Uma das principais queixas é de que a academia é um ambiente hostil, no qual pessoas gordas são julgadas, nem sempre com palavras, mas olhares e comportamentos de rejeição e descrédito.
“A academia deveria ser um ambiente acolhedor, principalmente para pessoas com sobrepeso que precisam estar ali para melhorar sua saúde, mas infelizmente isso não acontece”, afirma Bianca.
“As mulheres sentem muita vergonha de frequentar esse ambiente, principalmente porque pessoas que têm um corpo no padrão da sociedade ficam julgando.”
Bianca afirma que nem todos que fazem musculação querem ter um corpo musculoso ou emagrecer.
“Tem gente que está ali só para ter uma qualidade de vida, melhorar a alimentação ou para esquecer um pouco dos problemas do dia a dia”, diz Bianca.
“São muitas mulheres que pagam uma mensalidade igual a todas as outras pessoas e precisam estar ali pela saúde delas. São pessoas que buscam autonomia para se locomover sem precisar da ajuda dos filhos e sem necessariamente serem magras”.
A personal trainer recomenda que algumas de suas alunas iniciem os exercícios em casa e só depois migrem para uma academia, para irem se ambientando aos poucos.
Ela explica que as aulas em domicílio podem até ajudar, mas apenas um local estruturado terá todos os aparelhos necessários para executar os exercícios de maneira completa.
“Estou trazendo para elas esse começo em casa, mas com foco para entrar numa academia e para tirar esse bloqueio da cabeça delas. Até porque não faz muito sentido isso”, diz Bianca.

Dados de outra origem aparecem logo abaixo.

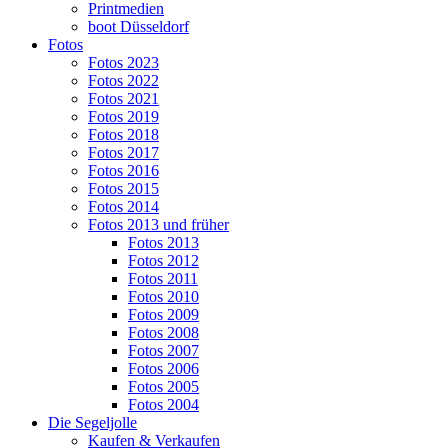
Printmedien
boot Düsseldorf
Fotos
Fotos 2023
Fotos 2022
Fotos 2021
Fotos 2019
Fotos 2018
Fotos 2017
Fotos 2016
Fotos 2015
Fotos 2014
Fotos 2013 und früher
Fotos 2013
Fotos 2012
Fotos 2011
Fotos 2010
Fotos 2009
Fotos 2008
Fotos 2007
Fotos 2006
Fotos 2005
Fotos 2004
Die Segeljolle
Kaufen & Verkaufen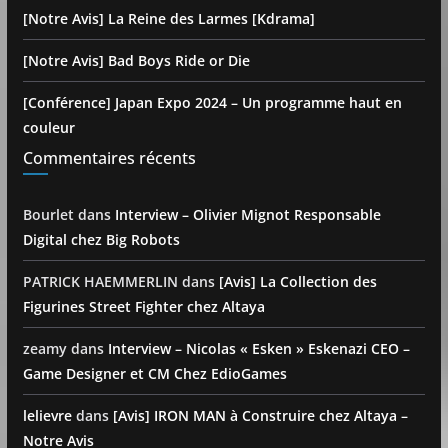
[Notre Avis] La Reine des Larmes [Kdrama]
[Notre Avis] Bad Boys Ride or Die
[Conférence] Japan Expo 2024 – Un programme haut en
couleur
Commentaires récents
Bourlet
dans
Interview – Olivier Mignot Responsable
Digital chez Big Robots
PATRICK HAEMMERLIN
dans
[Avis] La Collection des
Figurines Street Fighter chez Altaya
zeamy
dans
Interview – Nicolas « Esken » Eskenazi CEO –
Game Designer et CM Chez EdioGames
lelievre
dans
[Avis] IRON MAN à Construire chez Altaya –
Notre Avis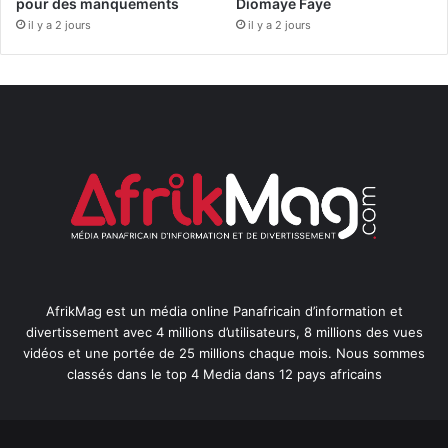
pour des manquements
Diomaye Faye
il y a 2 jours
il y a 2 jours
AfrikMag est un média online Panafricain d’information et
divertissement avec 4 millions d’utilisateurs, 8 millions des vues
vidéos et une portée de 25 millions chaque mois. Nous sommes
classés dans le top 4 Media dans 12 pays africains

“A academia é justamente um local onde você vai para para melhorar o condicionamento físico, não ser julgado pelo seu peso.”
Terapia e visibilidade
Bianca conta que faz terapia para manter a saúde mental em dia para lidar com tanta agressividade e diz que faz questão de responder aos comentários de quem desconfia que uma mulher acima do peso pode ser personal trainer.
Ela usou em suas redes sociais o exemplo da judoca brasileira Beatriz Souza, medalhista de ouro na Olimpíada de Paris neste ano, para dizer que a conquista dela pode incentivar outras pessoas.

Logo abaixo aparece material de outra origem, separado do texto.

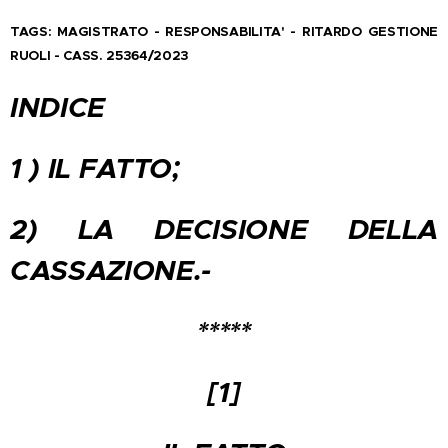
TAGS: MAGISTRATO - RESPONSABILITA' - RITARDO GESTIONE
RUOLI - CASS. 25364/2023
INDICE
1 ) IL FATTO;
2) LA DECISIONE DELLA
CASSAZIONE.-
*****
[1]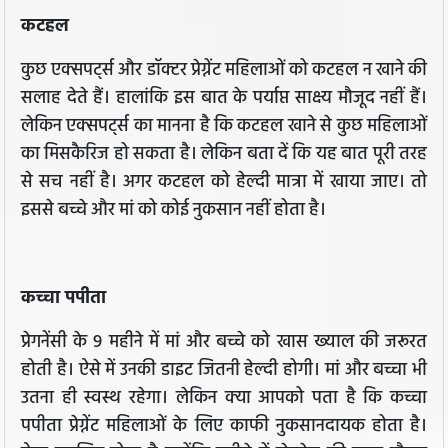
कटहल
कुछ एक्सपर्ट्स और डॉक्टर प्रेग्नेंट महिलाओं को कटहल न खाने की
सलाह देते हैं। हालांकि इस बात के पर्याप्त साक्ष्य मौजूद नहीं हैं।
लेकिन एक्सपर्ट्स का मानना है कि कटहल खाने से कुछ महिलाओं
का मिसकैरिज हो सकता है। लेकिन बता दें कि यह बात पूरी तरह
से सच नहीं है। अगर कटहल को हेल्दी मात्रा में खाया जाए। तो
इससे बच्चे और मां को कोई नुकसान नहीं होता है।
कच्चा पपीता
प्रेगनेंसी के 9 महीने में मां और बच्चे को खास ख्याल की जरूरत
होती है। ऐसे में उनकी डाइट जितनी हेल्दी होगी। मां और बच्चा भी
उतना ही स्वस्थ रहेगा। लेकिन क्या आपको पता है कि कच्चा
पपीता प्रेग्नेंट महिलाओं के लिए काफी नुकसानदायक होता है।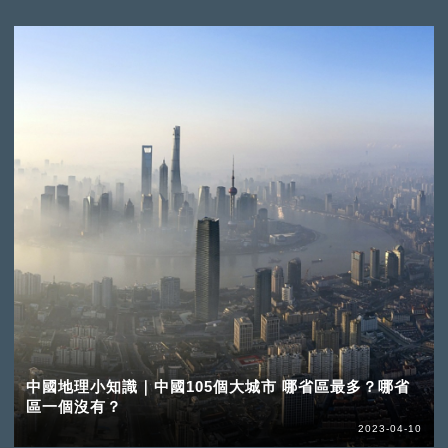
中國地理小知識｜中國105個大城市 哪省區最多？哪省
區一個沒有？
2023-04-10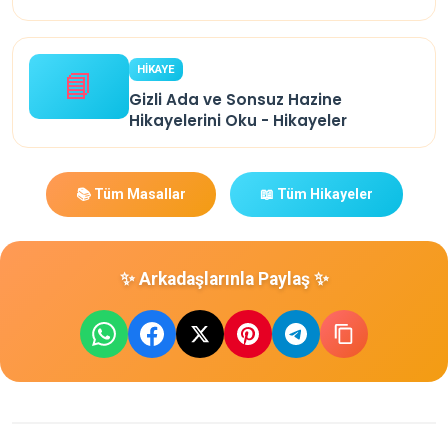
HİKAYE
📘
Gizli Ada ve Sonsuz Hazine
Hikayelerini Oku - Hikayeler
📚 Tüm Masallar
📖 Tüm Hikayeler
✨ Arkadaşlarınla Paylaş ✨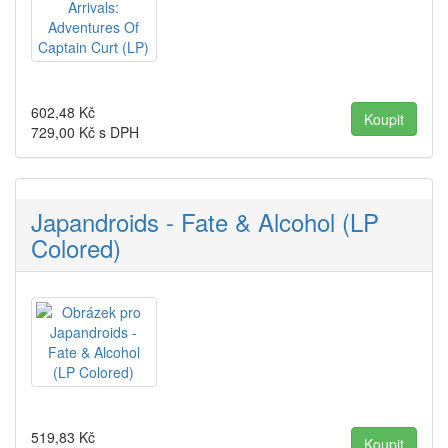
602,48
Kč
729,00
Kč s DPH
Japandroids - Fate & Alcohol (LP
Colored)
519,83
Kč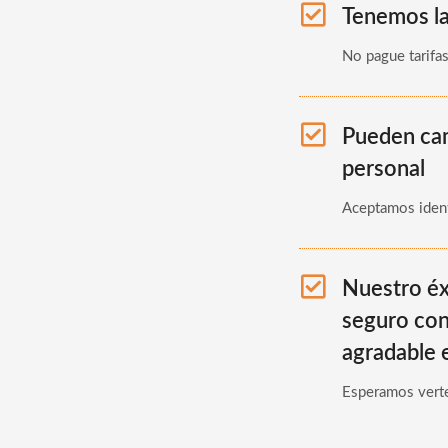
Tenemos la
No pague tarifa
Pueden cam
personal
Aceptamos ident
Nuestro éxi
seguro con
agradable e
Esperamos vert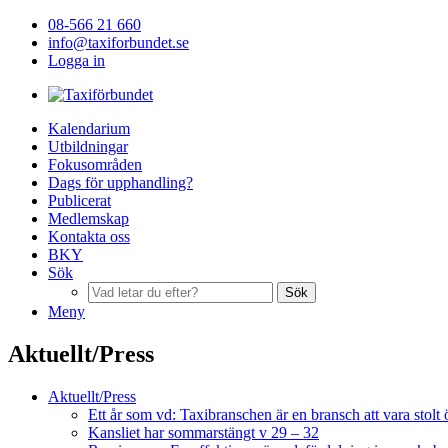
08-566 21 660
info@taxiforbundet.se
Logga in
Kalendarium
Utbildningar
Fokusområden
Dags för upphandling?
Publicerat
Medlemskap
Kontakta oss
BKY
Sök
Sök
Meny
Aktuellt/Press
Aktuellt/Press
Ett år som vd: Taxibranschen är en bransch att vara stolt 
Kansliet har sommarstängt v 29 – 32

“Que sua vitória motive muitas outras a buscar uma vida mais saudável e ativa. Obrigado por nos mostrar que o impossível é apenas uma questão de perspectiva”, escreveu em um post.
“Eu não sei quem inventou esse padrão de falar qual o certo. Porque o certo é você estar bem consigo mesma. O certo, entre aspas, ou o padrão é você ser feliz”, diz Bianca.

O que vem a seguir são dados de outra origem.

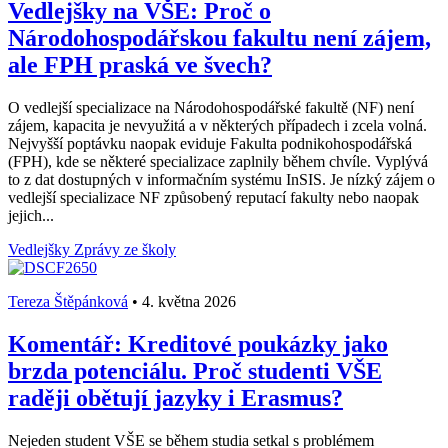
Vedlejšky na VŠE: Proč o
Národohospodářskou fakultu není zájem,
ale FPH praská ve švech?
O vedlejší specializace na Národohospodářské fakultě (NF) není
zájem, kapacita je nevyužitá a v některých případech i zcela volná.
Nejvyšší poptávku naopak eviduje Fakulta podnikohospodářská
(FPH), kde se některé specializace zaplnily během chvíle. Vyplývá
to z dat dostupných v informačním systému InSIS. Je nízký zájem o
vedlejší specializace NF způsobený reputací fakulty nebo naopak
jejich...
Vedlejšky
Zprávy ze školy
Tereza Štěpánková
•
4. května 2026
Komentář: Kreditové poukázky jako
brzda potenciálu. Proč studenti VŠE
raději obětují jazyky i Erasmus?
Nejeden student VŠE se během studia setkal s problémem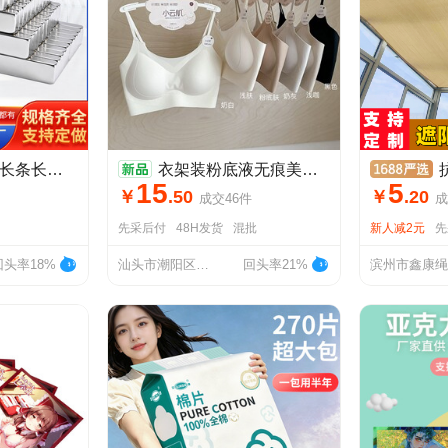
铁条形磁吸贴片方形小吸铁石
衣架装粉底液无痕美背小云肌内衣女固定杯聚拢文胸抹胸小吊带背心
抗老
15
5
￥
.
50
￥
.
20
成交
46
件
成
先采后付
48H发货
混批
新人减2元
先
回头率18%
汕头市潮阳区谷饶黛芮婷针织内衣厂
回头率21%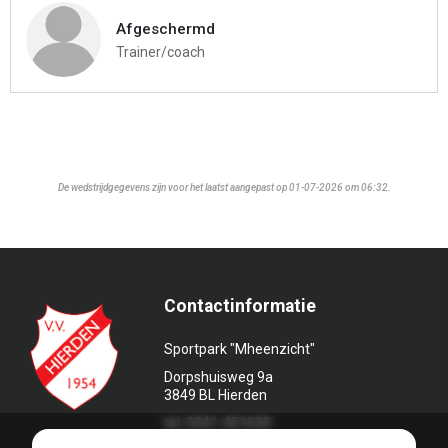
Afgeschermd
Trainer/coach
De wedstrijdgegevens zijn voor het laatst aangepast op 01-07-2026 om 06:32.
Contactinformatie
Sportpark "Mheenzicht"
Dorpshuisweg 9a
3849 BL Hierden
tel. 0341-451639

“O padrão é você ser saudável para você ter uma vida leve, boa, porque quem é feliz, quem está bem, não enche o saco de terceiros.”
A personal diz que os ataques acabam dando mais visibilidade para ela. “Estou tirando proveito disso para alcançar o meu propósito de alcançar mais mulheres que se identificaram comigo e estão vindo me pedir ajuda para lidar com seus problemas.”
Alvo de tantas críticas e debates, Bianca Martins diz que apenas não quer ser julgada por sua aparência.
“Eu sei do meu potencial. Se você quer emagrecer, eu consigo te ajudar. Se você quer ganhar massa, eu posso também. Eu sempre estudei muito para que a minha aparência não seja algo que leve as pessoas a desconfiarem do meu trabalho”.